Очаг прогорел, пока они валялись на лежаке, избушка начала остывать. Нахрач принялся с треском ломать об колено толстые сухие сучья. Айкони с любопытством наблюдала за Нахрачом. Ей нравилось смотреть на него, когда он что-нибудь делал. Ему приходилось преодолевать неудобство горба, и от этого он казался ещё более сильным и ловким.

— Ты злой и жадный, — продолжала дразнить Айкони.

— Я мужчина.

— Я не люблю тебя.

Он не знала, любит она его или нет. Но он был ей нужен. Был дорог, как очень-очень родной человек. С ним ей было спокойно. Он защищал и берёг её, хотя не ласкал, не говорил добрых слов и не удивлялся ей, как князь.

— Меня все любят, — заявил Нахрач. — Любят или боятся.

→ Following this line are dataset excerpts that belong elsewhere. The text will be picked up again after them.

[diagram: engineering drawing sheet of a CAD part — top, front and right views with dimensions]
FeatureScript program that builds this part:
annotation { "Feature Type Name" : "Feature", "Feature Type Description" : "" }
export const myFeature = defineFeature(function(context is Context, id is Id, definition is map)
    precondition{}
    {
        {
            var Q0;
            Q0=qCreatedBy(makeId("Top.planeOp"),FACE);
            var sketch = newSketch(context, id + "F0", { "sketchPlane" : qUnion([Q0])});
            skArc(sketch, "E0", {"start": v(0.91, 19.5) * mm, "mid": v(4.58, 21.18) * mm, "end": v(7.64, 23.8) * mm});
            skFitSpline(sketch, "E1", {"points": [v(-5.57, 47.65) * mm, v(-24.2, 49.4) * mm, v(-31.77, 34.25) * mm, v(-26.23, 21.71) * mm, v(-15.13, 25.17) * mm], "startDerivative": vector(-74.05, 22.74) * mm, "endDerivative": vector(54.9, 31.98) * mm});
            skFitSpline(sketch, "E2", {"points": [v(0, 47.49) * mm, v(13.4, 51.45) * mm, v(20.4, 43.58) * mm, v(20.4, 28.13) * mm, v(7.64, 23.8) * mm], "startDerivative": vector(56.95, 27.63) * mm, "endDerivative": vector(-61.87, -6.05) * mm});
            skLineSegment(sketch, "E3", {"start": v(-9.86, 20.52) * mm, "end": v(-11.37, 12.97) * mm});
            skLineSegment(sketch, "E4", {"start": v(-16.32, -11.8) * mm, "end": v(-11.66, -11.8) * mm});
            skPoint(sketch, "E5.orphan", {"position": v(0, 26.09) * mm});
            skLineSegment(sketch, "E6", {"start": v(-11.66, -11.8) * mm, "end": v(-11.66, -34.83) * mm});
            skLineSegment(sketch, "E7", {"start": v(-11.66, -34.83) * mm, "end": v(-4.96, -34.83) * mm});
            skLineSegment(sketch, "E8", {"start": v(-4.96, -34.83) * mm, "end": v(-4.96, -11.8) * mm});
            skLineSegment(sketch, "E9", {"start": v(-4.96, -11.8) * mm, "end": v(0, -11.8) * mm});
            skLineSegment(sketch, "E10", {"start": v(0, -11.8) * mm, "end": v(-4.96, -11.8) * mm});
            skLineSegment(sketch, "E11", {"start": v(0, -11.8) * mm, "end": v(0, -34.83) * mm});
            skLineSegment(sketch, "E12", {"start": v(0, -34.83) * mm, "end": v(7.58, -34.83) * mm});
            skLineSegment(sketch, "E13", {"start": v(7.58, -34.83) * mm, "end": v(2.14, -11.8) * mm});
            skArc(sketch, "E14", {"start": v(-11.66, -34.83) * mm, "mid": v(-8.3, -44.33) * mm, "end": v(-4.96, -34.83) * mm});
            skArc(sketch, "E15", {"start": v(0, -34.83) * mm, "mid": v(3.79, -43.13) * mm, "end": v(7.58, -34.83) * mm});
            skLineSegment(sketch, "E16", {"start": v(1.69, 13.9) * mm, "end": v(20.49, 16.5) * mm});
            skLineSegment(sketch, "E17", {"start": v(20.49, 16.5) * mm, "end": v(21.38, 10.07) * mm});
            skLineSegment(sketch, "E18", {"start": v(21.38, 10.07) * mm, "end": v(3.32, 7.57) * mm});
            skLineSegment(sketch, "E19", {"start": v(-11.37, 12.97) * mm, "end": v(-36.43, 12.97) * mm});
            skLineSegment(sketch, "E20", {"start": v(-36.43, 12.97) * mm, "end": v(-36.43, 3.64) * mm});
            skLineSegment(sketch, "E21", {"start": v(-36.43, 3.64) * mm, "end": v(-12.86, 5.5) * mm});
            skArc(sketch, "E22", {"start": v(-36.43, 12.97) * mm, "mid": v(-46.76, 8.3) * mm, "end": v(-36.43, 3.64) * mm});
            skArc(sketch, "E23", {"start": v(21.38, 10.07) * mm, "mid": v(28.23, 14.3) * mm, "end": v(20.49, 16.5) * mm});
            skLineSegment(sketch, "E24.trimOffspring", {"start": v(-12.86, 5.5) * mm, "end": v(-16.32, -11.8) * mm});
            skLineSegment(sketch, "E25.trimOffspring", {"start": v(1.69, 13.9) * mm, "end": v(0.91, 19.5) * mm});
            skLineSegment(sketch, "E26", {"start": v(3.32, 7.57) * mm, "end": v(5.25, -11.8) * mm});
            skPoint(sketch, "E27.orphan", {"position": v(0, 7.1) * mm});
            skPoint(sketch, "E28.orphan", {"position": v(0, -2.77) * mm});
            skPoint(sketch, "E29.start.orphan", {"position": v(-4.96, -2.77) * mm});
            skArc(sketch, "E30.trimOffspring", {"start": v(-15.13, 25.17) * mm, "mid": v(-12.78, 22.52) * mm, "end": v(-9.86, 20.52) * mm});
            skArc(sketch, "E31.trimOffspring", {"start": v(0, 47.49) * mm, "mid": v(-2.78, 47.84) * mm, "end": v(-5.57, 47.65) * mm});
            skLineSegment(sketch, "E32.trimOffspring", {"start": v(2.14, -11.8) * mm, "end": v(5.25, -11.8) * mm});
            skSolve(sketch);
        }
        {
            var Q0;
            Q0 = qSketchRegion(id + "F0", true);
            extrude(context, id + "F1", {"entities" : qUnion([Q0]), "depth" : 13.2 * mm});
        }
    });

Ты же не боишься меня. Значит, любишь.

— А ты сам не боишься меня? — спросила Айкони.

— Я никого не боюсь.

Айкони закрыла глаза, вспоминая свои ощущения.

— Человек С Крестом не забыл меня, — сказала она. — Он меня ищет. Он думал, что моя сестра — это я, и взял мою сестру.

— У женщины тоже есть нож, — хмыкнул Нахрач.

— Человеку С Крестом уже не надо Хомани. Я видела его душу через Хомани. Он сам ещё не знает своей судьбы, но он придёт за мной сюда.

— Никто не знает, где Ен-Пугол.

— Он придёт в Ваентур и схватит твой след. Ты сам укажешь ему Ен-Пугол, Нахрач. Он увидит твою лыжню от Ваентура до Ен-Пугола.

— Не увидит, — успокоил Айкони Нахрач. — Я не заяц, у которого нет длинного хвоста, чтобы заметать след. Я прикажу Икенген-Ойке или Хал-отыру заметать мои следы снегом. Их не унюхает даже голодный волк.

— Почему Икенген-Ойка или Хал-отыр послушают тебя? — Айкони приподнялась на локте, заинтересованно глядя на горбатого Нахрача.

— Боги любят то, чего у них нет. У богов леса нет рыбы. Я дам им рыбу. Я знаю добрую зимнюю яму в излучине Шугура.

— Ты хозяин тайги на Конде, — с уважением заметила Айкони.

— Да, — подтвердил Нахрач. — Мне служит Ике-Ну-ми-Хаум.

Конечно, Нахрачу помогал Ике. Это ведь он закричал через уламу, и Когтистый Старик направился на зов идола, а потом провалился в ловушку. Ике спас её, Айкони, чтобы потом отдать Нахрачу Евплоеву. Кондинскому князю-шаману, одинокому и уродливому, нужна своя прекрасная Мис-нэ.